For the full picture, see the MC stock guide (what the company does, the ETFs that hold it, similar stocks, and the themes it fits). In Walnut you can ask its AI about MC against your real portfolio and see your actual exposure before deciding.
The bottom line on MC
The bottom line: Moelis & Company's story right now is M&A recovery and large-cap momentum, with revenue (ttm) at ~$1.55B. If you believe that narrative continues, the call is about sizing MC sensibly and checking overlap with what you own; if you doubt it (the risk: advisory revenue is highly cyclical and tied to the pace of deal closings, so a slowdown in M&A or capital markets can compress results quickly.), it is not for you. Decide from the thesis, not the ticker. Walnut is not an investment adviser.
Build a basket around MC with Walnut
Use Moelis & Company as one constituent in a thematic basket Walnut's AI helps you assemble. Describe a thesis you believe in, the AI proposes the holdings and weights, and you approve before any broker order.
FAQ
Is MC a good stock to buy right now?
+
The case for Moelis & Company right now is M&A recovery and large-cap momentum, with revenue (ttm) at ~$1.55B. If you believe that thesis holds, MC is a way to own it and the real questions are sizing and overlap, not timing; the main risk to that view is advisory revenue is highly cyclical and tied to the pace of deal closings, so a slowdown in M&A or capital markets can compress results quickly.
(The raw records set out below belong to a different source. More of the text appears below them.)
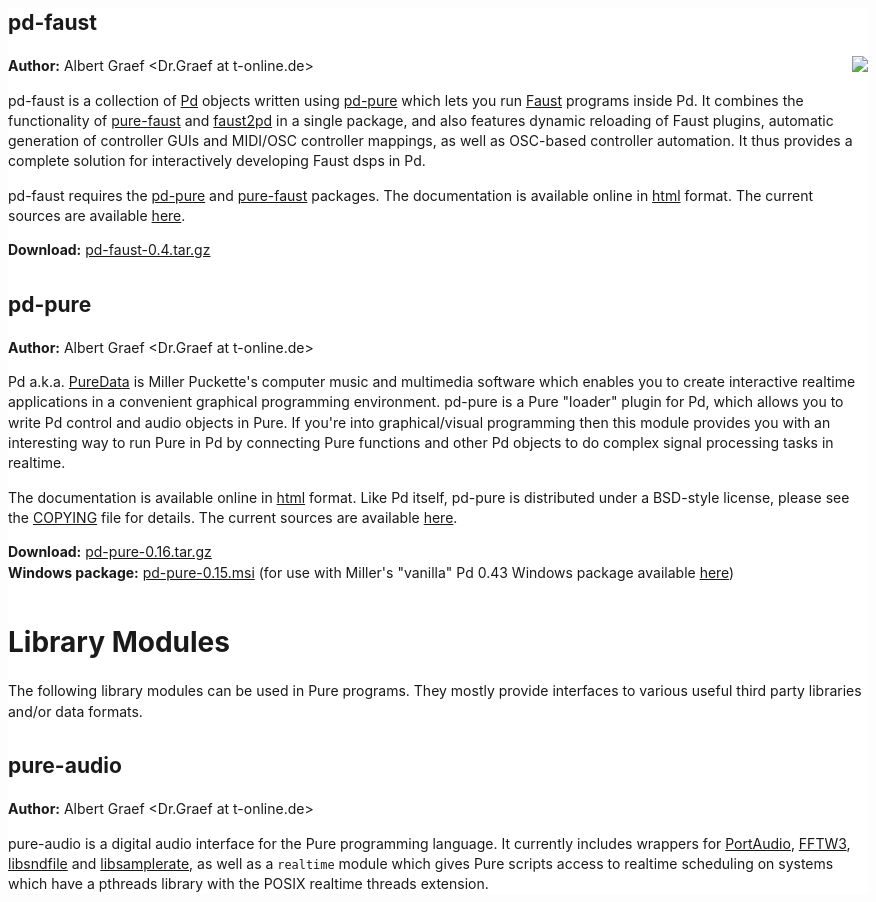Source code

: 
## pd-faust ##

<a href='http://wiki.pure-lang.googlecode.com/hg/pd-faust.png'><img src='http://wiki.pure-lang.googlecode.com/hg/pd-faust-mini.png' align='right' /></a>

**Author:** Albert Graef <Dr.Graef at t-online.de>

pd-faust is a collection of [Pd](http://puredata.info/) objects written using [pd-pure](#pd-pure.md) which lets you run [Faust](http://faust.grame.fr/) programs inside Pd. It combines the functionality of [pure-faust](#pure-faust.md) and [faust2pd](#faust2pd.md) in a single package, and also features dynamic reloading of Faust plugins, automatic generation of controller GUIs and MIDI/OSC controller mappings, as well as OSC-based controller automation. It thus provides a complete solution for interactively developing Faust dsps in Pd.

pd-faust requires the [pd-pure](#pd-pure.md) and [pure-faust](#pure-faust.md) packages. The documentation is available online in [html](http://docs.pure-lang.googlecode.com/hg/pd-faust.html) format. The current sources are available [here](http://code.google.com/p/pure-lang/source/browse/pd-faust).

**Download:** [pd-faust-0.4.tar.gz](http://pure-lang.googlecode.com/files/pd-faust-0.4.tar.gz)

## pd-pure ##

**Author:** Albert Graef <Dr.Graef at t-online.de>

Pd a.k.a. [PureData](http://puredata.info/) is Miller Puckette's computer music and multimedia software which enables you to create interactive realtime applications in a convenient graphical programming environment. pd-pure is a Pure "loader" plugin for Pd, which allows you to write Pd control and audio objects in Pure. If you're into graphical/visual programming then this module provides you with an interesting way to run Pure in Pd by connecting Pure functions and other Pd objects to do complex signal processing tasks in realtime.

The documentation is available online in [html](http://docs.pure-lang.googlecode.com/hg/pd-pure.html) format. Like Pd itself, pd-pure is distributed under a BSD-style license, please see the [COPYING](http://pure-lang.googlecode.com/hg/pd-pure/COPYING) file for details. The current sources are available [here](http://code.google.com/p/pure-lang/source/browse/pd-pure).

**Download:** [pd-pure-0.16.tar.gz](http://pure-lang.googlecode.com/files/pd-pure-0.16.tar.gz)<br />
**Windows package:** [pd-pure-0.15.msi](http://pure-lang.googlecode.com/files/pd-pure-0.15.msi) (for use with Miller's "vanilla" Pd 0.43 Windows package available [here](http://crca.ucsd.edu/~msp/software.html))

# Library Modules #

The following library modules can be used in Pure programs. They mostly provide interfaces to various useful third party libraries and/or data formats.

## pure-audio ##

**Author:** Albert Graef <Dr.Graef at t-online.de>

pure-audio is a digital audio interface for the Pure programming language. It currently includes wrappers for [PortAudio](http://www.portaudio.com/), [FFTW3](http://www.fftw.org/), [libsndfile](http://www.mega-nerd.com/libsndfile/) and [libsamplerate](http://www.mega-nerd.com/SRC/), as well as a `realtime` module which gives Pure scripts access to realtime scheduling on systems which have a pthreads library with the POSIX realtime threads extension.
So it comes down to whether you believe the thesis. Walnut is not an investment adviser and this is not a recommendation.
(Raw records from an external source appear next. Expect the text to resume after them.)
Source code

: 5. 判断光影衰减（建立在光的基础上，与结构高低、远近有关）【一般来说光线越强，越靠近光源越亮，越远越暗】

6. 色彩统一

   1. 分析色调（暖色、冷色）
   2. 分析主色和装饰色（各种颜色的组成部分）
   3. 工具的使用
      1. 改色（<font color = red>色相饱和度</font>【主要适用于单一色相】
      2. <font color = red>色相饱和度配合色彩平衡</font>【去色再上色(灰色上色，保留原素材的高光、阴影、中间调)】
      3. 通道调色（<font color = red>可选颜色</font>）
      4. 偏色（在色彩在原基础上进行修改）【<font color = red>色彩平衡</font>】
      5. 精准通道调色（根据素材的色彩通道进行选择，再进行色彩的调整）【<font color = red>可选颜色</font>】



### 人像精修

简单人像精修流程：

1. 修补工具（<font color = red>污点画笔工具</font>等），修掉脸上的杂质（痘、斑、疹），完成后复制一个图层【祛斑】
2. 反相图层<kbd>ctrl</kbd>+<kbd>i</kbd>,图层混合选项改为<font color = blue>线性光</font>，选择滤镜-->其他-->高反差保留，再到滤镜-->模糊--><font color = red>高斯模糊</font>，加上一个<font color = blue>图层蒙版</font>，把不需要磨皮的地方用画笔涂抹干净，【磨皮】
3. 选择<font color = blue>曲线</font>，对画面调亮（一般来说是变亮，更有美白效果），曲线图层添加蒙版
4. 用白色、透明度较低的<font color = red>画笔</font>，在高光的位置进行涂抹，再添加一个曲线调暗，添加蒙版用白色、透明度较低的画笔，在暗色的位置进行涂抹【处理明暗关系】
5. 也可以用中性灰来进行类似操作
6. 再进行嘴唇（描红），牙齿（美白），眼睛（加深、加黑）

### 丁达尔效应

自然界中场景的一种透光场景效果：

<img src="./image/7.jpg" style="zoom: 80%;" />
What does Moelis & Company do?
+
Moelis & Company is a global independent investment bank founded in 2007 by Ken Moelis.
What are the main risks of MC?
+
Advisory revenue is highly cyclical and tied to the pace of deal closings, so a slowdown in M&A or capital markets can compress results quickly. Compensation is the largest expense and rising banker pay can squeeze margins even when revenue grows. Geopolitical uncertainty and disruption in private credit markets can delay transactions, and the business depends heavily on retaining a relatively small group of senior rainmakers. Early 2026 results showed record quarterly revenue but adjusted earnings per share came in below analyst expectations, underscoring the sensitivity to costs and timing.
What does the ticker MC stand for?
+
MC is the NYSE ticker for Moelis & Company, a global independent investment bank headquartered in New York. It should not be confused with unrelated foreign-listed companies that use similar symbols.
What does Moelis & Company actually do?
+
Moelis advises clients on mergers and acquisitions, restructurings and liability management, private capital raising, and other strategic matters. It earns fees for advice and does not take trading or lending risk on its own balance sheet.
How does Moelis make money?
+
Almost all of Moelis's revenue comes from advisory fees paid when transactions close or milestones are met. Because fees are event-driven, revenue can be lumpy from quarter to quarter and is sensitive to the overall deal environment.
Is Moelis stock cyclical?
+
Yes. Advisory revenue rises and falls with the M&A and capital-markets cycle. The restructuring practice tends to stay busier during downturns, which partially offsets weaker M&A, but overall results remain cyclical.
Walnut is informational and is not an investment adviser. This page is educational and not a recommendation to buy or sell MC; figures are approximate and dated, and your own situation, time horizon, and risk tolerance should drive any decision. Verify current data before investing.